Justice : l'intérêt général, inconnu au bataillon ?
Published on
La législation lituanienne a encore de nombreuses lacunes à combler avant de s’adapter aux normes imposées par l’UE. Parmi les chantiers prioritaires, voulue par les parlementaires et les acteurs associatifs : l’adoption d’une loi sur l’intérêt général.
En droit lituanien, l’intérêt général n’existe pas. En 1997 pourtant, le traité d'Amsterdam avait introduit la notion dans le traité de Rome, lui conférant ainsi une réalité à l'échelle européenne. Membre de l’UE depuis mai 2004, le petit pays Balte était ensuite censé transposer puis adapter dans sa législation nationale le concept. Que nenni !
Cette absurdité juridique est d’autant plus flagrante pour le monde associatif que ‘la défense des intérêts généraux’ fait partie des attributions accordées aux associations depuis la disposition de 2004, qui fonde le droit d’association. Qu’à cela ne tienne : les acteurs de la société civile ont décidé de créer leur loi. De toutes pièces.
Légo judiciaire
En 2005, une Commission composée de présidents d'association, de parlementaires, de représentants du monde judiciaire, de délégués ministériels se réunit pour rédiger un projet de texte. Au départ, chacun souhaite se borner à amender les lois préexistantes. Mais au vu des tensions croissantes, dûes aux visions divergentes des divers acteurs du débat, le comité opte finalement pour la rédaction d'une nouvelle disposition.
En décembre 2006, le projet de loi est déposé. En avril 2007, la commission du Parlement chargée d'examiner les lois statue sur le texte et la Constitution lituanienne est modifiée afin de permettre l’introduction des nouvelles dispositions. Depuis, statu quo : le texte n'a toujours pas été voté. Personne ne sait quand et s'il le sera et les associations s'inquiètent de l'indifférence générale.
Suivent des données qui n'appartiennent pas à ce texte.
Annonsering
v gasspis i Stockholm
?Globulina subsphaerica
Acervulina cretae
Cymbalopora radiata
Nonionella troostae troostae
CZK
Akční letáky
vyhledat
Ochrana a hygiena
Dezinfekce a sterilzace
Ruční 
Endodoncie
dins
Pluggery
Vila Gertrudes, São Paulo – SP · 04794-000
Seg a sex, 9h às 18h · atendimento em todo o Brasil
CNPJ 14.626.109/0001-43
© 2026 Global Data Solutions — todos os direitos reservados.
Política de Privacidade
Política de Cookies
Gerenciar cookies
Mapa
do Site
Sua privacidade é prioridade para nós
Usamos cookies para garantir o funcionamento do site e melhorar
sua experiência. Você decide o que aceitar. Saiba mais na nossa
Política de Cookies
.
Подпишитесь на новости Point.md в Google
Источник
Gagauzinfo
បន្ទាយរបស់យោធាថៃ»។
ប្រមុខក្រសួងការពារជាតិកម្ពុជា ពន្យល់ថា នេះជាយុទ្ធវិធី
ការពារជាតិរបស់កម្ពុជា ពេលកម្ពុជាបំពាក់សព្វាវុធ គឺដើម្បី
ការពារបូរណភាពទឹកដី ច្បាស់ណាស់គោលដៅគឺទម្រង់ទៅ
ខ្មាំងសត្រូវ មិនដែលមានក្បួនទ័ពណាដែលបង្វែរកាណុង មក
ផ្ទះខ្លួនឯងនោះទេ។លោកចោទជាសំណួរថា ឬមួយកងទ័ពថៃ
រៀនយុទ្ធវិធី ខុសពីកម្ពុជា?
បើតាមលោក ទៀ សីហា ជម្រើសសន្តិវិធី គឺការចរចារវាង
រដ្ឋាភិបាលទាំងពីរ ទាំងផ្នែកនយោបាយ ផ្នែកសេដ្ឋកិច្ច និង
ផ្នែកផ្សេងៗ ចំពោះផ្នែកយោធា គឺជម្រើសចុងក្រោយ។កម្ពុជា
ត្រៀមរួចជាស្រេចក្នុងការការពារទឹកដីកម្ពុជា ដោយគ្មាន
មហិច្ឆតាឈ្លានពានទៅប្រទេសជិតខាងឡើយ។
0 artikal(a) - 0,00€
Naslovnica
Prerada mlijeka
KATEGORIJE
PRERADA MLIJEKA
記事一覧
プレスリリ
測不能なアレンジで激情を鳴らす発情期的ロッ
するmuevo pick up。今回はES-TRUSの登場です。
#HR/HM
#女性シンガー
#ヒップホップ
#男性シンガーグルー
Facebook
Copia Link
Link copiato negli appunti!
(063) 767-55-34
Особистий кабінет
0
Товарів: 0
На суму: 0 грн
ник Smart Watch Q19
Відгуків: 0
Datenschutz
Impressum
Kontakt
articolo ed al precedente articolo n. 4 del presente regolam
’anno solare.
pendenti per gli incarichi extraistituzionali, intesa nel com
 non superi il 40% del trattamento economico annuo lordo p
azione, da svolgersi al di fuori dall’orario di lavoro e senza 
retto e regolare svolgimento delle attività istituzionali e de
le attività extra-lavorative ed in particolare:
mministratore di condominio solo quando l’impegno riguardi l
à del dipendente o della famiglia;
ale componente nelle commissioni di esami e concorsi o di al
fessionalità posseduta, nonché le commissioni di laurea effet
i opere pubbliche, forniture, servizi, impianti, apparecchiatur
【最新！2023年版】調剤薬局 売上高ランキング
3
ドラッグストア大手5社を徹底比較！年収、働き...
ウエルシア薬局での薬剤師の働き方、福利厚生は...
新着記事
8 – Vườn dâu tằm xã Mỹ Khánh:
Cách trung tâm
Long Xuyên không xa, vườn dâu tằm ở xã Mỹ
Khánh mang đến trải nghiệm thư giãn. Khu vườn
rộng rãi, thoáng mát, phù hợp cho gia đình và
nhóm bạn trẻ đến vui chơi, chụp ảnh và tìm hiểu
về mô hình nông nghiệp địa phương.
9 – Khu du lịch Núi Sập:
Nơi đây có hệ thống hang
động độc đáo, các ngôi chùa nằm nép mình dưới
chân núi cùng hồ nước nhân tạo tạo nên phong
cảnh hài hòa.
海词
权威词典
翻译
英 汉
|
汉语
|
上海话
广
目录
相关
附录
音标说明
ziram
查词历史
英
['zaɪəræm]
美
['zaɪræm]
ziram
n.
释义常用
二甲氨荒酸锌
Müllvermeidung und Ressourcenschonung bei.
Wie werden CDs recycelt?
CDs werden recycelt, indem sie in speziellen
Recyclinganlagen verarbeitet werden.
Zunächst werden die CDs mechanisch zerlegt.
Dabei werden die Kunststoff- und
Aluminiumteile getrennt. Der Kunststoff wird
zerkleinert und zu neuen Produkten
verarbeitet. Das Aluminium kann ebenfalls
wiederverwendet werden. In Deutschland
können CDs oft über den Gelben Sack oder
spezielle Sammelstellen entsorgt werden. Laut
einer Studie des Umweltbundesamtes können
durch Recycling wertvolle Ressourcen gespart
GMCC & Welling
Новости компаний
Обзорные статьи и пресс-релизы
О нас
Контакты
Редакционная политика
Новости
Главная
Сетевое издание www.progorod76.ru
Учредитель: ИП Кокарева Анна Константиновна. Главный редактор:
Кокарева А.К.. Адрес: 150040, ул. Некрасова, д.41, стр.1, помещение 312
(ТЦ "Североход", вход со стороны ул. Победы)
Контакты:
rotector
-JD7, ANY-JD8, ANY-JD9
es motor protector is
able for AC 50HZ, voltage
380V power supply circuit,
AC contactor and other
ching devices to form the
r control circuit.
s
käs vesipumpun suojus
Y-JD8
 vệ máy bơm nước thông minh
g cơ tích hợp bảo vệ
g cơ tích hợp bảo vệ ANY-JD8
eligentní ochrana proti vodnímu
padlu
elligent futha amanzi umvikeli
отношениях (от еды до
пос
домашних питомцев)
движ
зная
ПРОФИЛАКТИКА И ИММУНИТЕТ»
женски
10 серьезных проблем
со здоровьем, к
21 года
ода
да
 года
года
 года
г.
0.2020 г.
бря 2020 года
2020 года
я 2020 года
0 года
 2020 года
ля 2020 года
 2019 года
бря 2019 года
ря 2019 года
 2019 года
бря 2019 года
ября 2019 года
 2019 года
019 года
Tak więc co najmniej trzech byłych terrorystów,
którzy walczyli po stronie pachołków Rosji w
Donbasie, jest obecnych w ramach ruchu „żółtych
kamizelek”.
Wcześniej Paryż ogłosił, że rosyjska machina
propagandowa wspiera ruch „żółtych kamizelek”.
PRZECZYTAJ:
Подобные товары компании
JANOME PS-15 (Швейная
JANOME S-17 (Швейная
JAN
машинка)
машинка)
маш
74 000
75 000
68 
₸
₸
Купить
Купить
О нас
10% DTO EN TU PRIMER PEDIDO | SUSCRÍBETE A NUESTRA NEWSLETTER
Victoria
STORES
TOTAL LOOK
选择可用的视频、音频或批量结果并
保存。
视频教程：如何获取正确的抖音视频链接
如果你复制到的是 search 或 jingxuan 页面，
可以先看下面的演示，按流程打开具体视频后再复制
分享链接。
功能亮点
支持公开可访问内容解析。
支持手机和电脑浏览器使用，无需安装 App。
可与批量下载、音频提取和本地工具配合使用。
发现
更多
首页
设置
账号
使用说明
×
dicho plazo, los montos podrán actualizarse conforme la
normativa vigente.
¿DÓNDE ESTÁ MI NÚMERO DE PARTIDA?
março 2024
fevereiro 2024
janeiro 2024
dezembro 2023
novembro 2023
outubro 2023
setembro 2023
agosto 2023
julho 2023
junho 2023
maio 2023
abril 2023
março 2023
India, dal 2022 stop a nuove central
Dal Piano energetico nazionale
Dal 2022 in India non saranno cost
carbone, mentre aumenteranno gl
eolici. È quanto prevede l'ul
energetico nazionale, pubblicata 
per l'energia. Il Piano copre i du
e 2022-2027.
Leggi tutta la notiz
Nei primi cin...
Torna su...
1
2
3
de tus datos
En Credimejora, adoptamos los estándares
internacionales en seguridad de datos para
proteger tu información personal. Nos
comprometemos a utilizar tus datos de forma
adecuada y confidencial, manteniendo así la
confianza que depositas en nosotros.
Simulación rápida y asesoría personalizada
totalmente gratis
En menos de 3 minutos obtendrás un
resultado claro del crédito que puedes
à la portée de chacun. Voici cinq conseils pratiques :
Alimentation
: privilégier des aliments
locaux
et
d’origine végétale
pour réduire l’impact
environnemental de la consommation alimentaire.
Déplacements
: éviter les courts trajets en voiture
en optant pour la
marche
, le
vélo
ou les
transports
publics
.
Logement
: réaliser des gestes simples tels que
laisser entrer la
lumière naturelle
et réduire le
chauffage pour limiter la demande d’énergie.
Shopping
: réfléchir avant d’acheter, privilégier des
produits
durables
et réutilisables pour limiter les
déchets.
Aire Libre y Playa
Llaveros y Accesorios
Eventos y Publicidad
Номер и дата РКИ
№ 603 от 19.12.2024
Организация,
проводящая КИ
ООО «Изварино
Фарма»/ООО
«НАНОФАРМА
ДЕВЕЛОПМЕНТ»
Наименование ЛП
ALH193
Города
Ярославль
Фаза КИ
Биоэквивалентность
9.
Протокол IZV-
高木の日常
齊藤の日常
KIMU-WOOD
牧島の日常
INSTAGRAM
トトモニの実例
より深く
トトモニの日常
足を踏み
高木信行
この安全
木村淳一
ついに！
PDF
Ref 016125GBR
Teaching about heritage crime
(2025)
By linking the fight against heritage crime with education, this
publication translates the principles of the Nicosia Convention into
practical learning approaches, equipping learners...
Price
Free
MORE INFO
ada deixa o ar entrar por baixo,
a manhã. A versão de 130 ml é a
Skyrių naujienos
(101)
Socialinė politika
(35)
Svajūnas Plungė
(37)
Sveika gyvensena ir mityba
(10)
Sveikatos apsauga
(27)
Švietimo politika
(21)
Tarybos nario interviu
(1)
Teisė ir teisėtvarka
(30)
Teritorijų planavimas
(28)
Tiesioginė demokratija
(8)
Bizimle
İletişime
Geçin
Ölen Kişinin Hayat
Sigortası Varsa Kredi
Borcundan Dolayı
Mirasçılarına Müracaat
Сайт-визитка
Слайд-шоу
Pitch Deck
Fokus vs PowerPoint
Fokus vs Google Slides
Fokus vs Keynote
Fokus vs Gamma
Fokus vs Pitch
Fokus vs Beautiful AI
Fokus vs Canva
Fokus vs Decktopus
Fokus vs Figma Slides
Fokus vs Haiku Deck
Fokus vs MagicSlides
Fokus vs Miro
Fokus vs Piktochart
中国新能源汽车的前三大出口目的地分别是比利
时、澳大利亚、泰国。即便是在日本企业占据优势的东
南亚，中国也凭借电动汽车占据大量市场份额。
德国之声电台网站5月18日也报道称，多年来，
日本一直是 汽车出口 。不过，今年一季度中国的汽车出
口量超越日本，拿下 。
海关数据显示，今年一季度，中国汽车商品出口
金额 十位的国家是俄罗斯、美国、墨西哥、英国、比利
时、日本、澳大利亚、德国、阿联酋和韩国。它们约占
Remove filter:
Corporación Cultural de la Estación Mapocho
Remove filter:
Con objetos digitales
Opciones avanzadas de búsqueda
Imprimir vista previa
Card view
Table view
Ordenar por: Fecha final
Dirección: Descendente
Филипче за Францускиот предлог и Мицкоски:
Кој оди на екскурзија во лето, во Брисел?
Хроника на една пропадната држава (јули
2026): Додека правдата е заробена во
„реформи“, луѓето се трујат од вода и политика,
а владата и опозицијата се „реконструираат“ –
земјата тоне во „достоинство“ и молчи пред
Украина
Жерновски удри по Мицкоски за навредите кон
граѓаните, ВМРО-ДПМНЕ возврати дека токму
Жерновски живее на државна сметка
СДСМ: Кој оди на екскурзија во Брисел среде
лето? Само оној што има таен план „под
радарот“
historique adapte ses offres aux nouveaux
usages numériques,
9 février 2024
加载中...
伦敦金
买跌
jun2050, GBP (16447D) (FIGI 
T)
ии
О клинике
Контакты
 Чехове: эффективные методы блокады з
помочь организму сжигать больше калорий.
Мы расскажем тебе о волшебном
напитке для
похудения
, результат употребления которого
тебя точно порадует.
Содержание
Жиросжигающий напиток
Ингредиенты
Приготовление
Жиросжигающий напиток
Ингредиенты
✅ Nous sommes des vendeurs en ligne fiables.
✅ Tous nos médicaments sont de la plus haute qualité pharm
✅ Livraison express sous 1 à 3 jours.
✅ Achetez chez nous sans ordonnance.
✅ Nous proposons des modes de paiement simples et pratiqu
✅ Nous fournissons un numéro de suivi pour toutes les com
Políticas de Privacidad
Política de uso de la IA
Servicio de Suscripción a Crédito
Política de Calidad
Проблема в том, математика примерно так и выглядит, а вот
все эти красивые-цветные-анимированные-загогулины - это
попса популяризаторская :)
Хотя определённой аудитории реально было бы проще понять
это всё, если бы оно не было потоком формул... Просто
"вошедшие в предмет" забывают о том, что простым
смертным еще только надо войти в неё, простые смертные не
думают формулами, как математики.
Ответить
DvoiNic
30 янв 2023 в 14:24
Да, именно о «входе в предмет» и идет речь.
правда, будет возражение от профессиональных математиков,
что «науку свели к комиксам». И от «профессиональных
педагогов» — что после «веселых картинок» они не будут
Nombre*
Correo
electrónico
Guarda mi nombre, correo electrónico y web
C'est que le système législatif lituanien, à l'instar du pouvoir judiciaire, est très lent, empesée notamment par un excès de hiérarchie. Daiva Alechnaviien, procureure générale de Lituanie, souligne par exemple que « nombre de litiges pour lesquels une procédure est engagée depuis 2003 n'ont pas été résolus ». Ajoutez à cela une instruction non automatique en cas de constation d'infraction -mais laissée à l'appréciation souveraine des juges d'instruction-, l'obligation faite au plaignants de rétribuer les experts témoignant en sa faveur... le cocktail est, non seulement archaïque, mais aussi déficient, hérité du système soviétique.
Implication 0
Liudvikas Ragauskis, 43 ans, préside une association de défense des ‘immeubles illégaux’ et a participé à la commission de rédaction du projet de loi sur l'intérêt général. Au quotidien, il mène une lutte, souvent perdue d'avance, contre les nouveaux batiments qui pullulent en Lituanie, malgré des permis de construire illégaux.
Liudvikas précise par exemple qu'on lui a déjà proposé 50 000 litas en échange d'un silence bienveillant à l'égard de la construction d'un de ces immeubles 'illégaux'. « C'est chose courante », lâche-t-il. Néanmoins, à ses yeux, le problème majeur du pays n'est pas la « corruption » mais le « manque d'implication des Lituaniens dans une vie associative ».
Héritage communiste ou mentalité locale ? « Les Lituaniens n'ont pas l'habitude de se saisir des questions qui les concernent, » dit encore Ragauski, « soit parce qu’ils ne voient pas en quoi cela les concerne, soit parce qu’ils s’en fichent complètement. » Avant d’ajouter que sur les 100 membres que compte son association, « l’une des plus importantes du pays », seuls 5 ou 6 d’entre eux sont actifs. Pour lui, le projet de loi sur l'intérêt général « reste trop novateur pour la société locale. ».
Infernal spirale
Pendant que les associations piétinent, d'autres points noirs restent à améliorer. D’après Ragauski, le projet de texte sur l'intérêt général serait pour l'instant « incomplet ». Question de fonds d’abord, la disposition ne donne aucune définition de l’intérêt général. Question de procédure ensuite, puisqu'il est possible de faire annuler l’ensemble de la requête judiciaire dans le cas cas où les juges jugeraient l’argument d’intérêt général invoqué par le plaignant, inopportun. Leur appréciation est souveraine et ne se base sur aucun critères pré-définis.
Quel intérêt donc pour un justiciable de lancer une procédure si elle risque à tout moment d’être annulé ? Auto-censure, manque de légitimité : guère habitués à revendiquer leurs avantages après de longues années d'opression communiste, les Lituaniens ne sont visiblement pas près de re prendre possession de leurs droits.